06Conclusion & Future Work
🍞 Hook: Imagine teaching a team by first strengthening the basics, then perfecting the final play. The game becomes smoother and the wins come more often.
🥬 The Concept (3-Sentence Summary): This paper shows that LLMs secretly contain internal policies at every layer and module, each producing a real next-token distribution. Measuring how uncertainty flows inside reveals that models like Qwen gradually move from exploration to convergence, while others like Llama often converge abruptly at the end. Leveraging this, Bottom-up Policy Optimization (BuPO) briefly aligns a chosen lower-layer policy before whole-model RL, improving hard reasoning performance. How it works:
- Decode internal hidden states into policies and track entropy dynamics.
- Train a carefully selected internal layer policy for a few steps (InterGRPO).
- Switch to standard RL (GRPO) to polish the full model. Why it matters: This bottom-up schedule strengthens foundational reasoning, leading to consistent gains on challenging math benchmarks.
🍞 Anchor: The main achievement is turning inner hidden states into trainable policies and proving that a short, smart bottom-up phase makes the whole model reason better. Next, researchers can automate layer selection, explore multi-layer schedules, and test new architectures. Remember this work because it changes how we think about training: don’t only polish the finish—shape the foundation where reasoning truly begins.
Practical Applications
- •Train math-tutoring LLMs with a short BuPO phase to improve step-by-step reasoning robustness.
- •Use entropy and entropy change scans to pick which internal layer to align in new model families.
- •Deploy monitored training where response length and entropy guardrails stop over-training the internal phase.
- •Apply BuPO to code-generation models to stabilize multi-step algorithm synthesis before full RL.
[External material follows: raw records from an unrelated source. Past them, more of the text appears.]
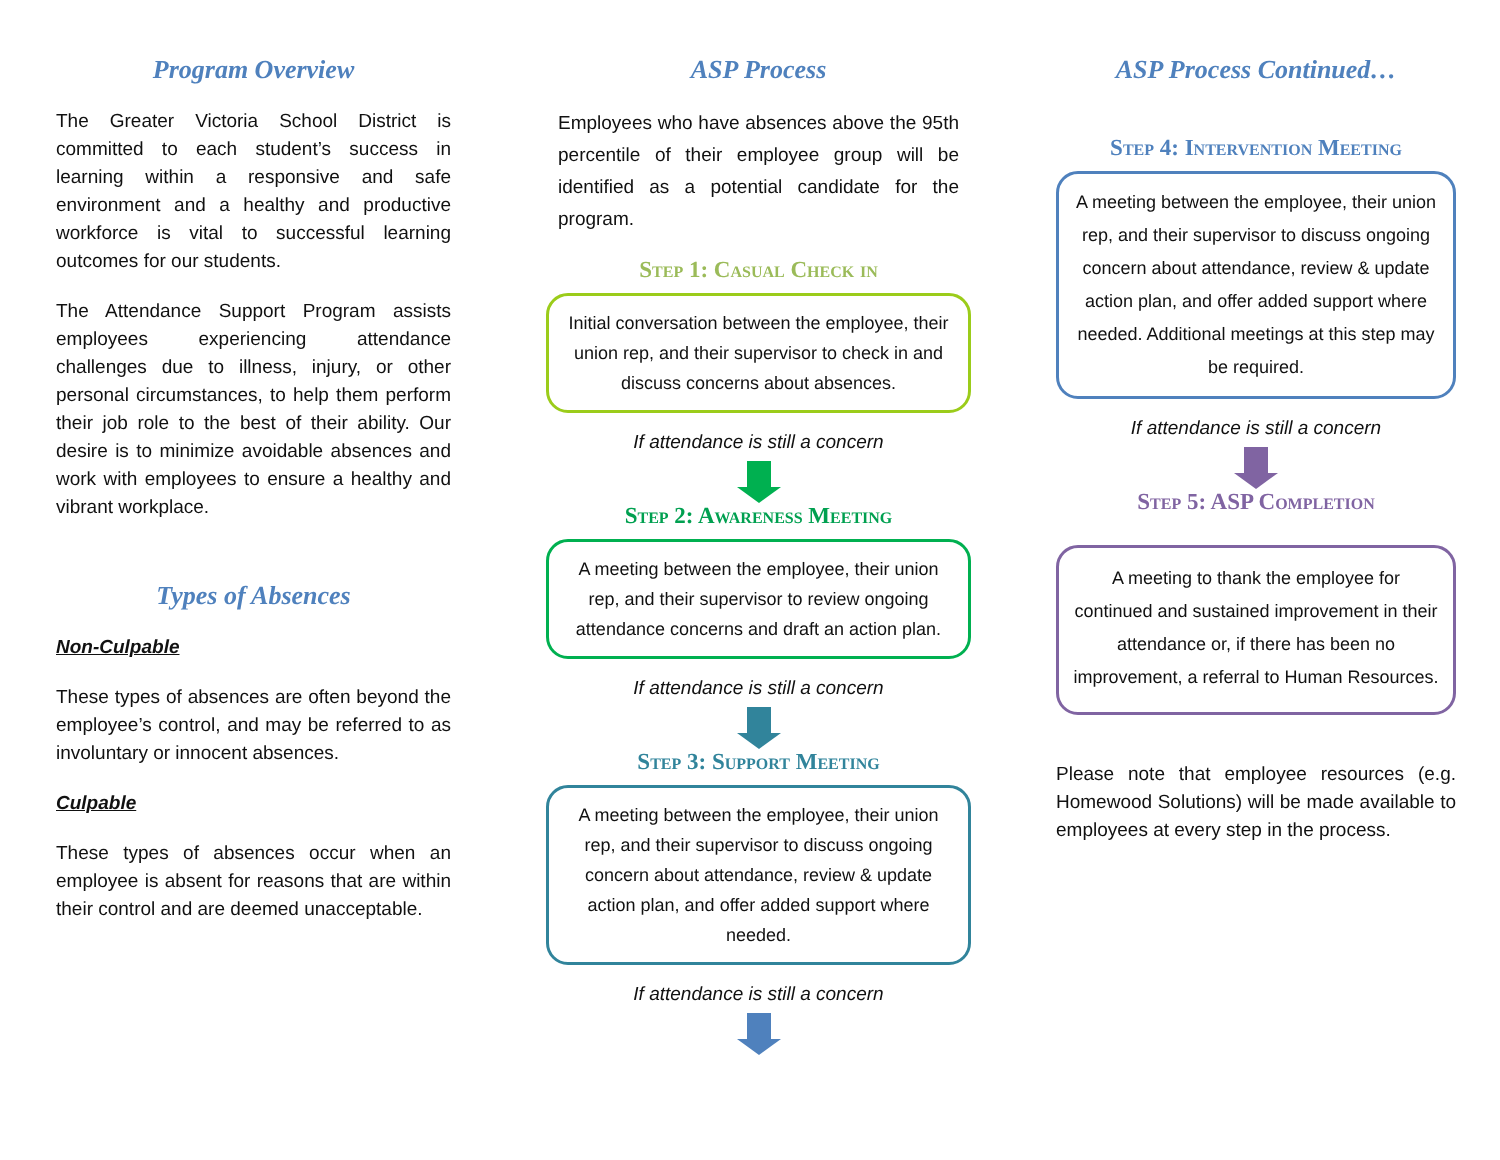Program Overview
The Greater Victoria School District is committed to each student’s success in learning within a responsive and safe environment and a healthy and productive workforce is vital to successful learning outcomes for our students.
The Attendance Support Program assists employees experiencing attendance challenges due to illness, injury, or other personal circumstances, to help them perform their job role to the best of their ability. Our desire is to minimize avoidable absences and work with employees to ensure a healthy and vibrant workplace.
Types of Absences
Non-Culpable
These types of absences are often beyond the employee’s control, and may be referred to as involuntary or innocent absences.
Culpable
These types of absences occur when an employee is absent for reasons that are within their control and are deemed unacceptable.
ASP Process
Employees who have absences above the 95th percentile of their employee group will be identified as a potential candidate for the program.
Step 1: Casual Check in
Initial conversation between the employee, their union rep, and their supervisor to check in and discuss concerns about absences.
If attendance is still a concern
Step 2: Awareness Meeting
A meeting between the employee, their union rep, and their supervisor to review ongoing attendance concerns and draft an action plan.
If attendance is still a concern
Step 3: Support Meeting
A meeting between the employee, their union rep, and their supervisor to discuss ongoing concern about attendance, review & update action plan, and offer added support where needed.
If attendance is still a concern
ASP Process Continued…
Step 4: Intervention Meeting
A meeting between the employee, their union rep, and their supervisor to discuss ongoing concern about attendance, review & update action plan, and offer added support where needed. Additional meetings at this step may be required.
If attendance is still a concern
Step 5: ASP Completion
A meeting to thank the employee for continued and sustained improvement in their attendance or, if there has been no improvement, a referral to Human Resources.
Please note that employee resources (e.g. Homewood Solutions) will be made available to employees at every step in the process.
- •Guide domain adaptation (e.g., physics word problems) by aligning an exploratory FFN layer first.
- •Use internal modular policies to debug: check whether attention or FFN is failing to explore or converge.
- •Design layer schedules that align multiple internal layers briefly, one after another, for very deep models.
- •Enhance safety alignment by encouraging early layers to filter unsafe continuations before the final layer.
- •Improve sample efficiency on reasoning tasks by creating stronger foundations with fewer RL updates.
- •Automate layer selection with a quick internal entropy probe before long training runs.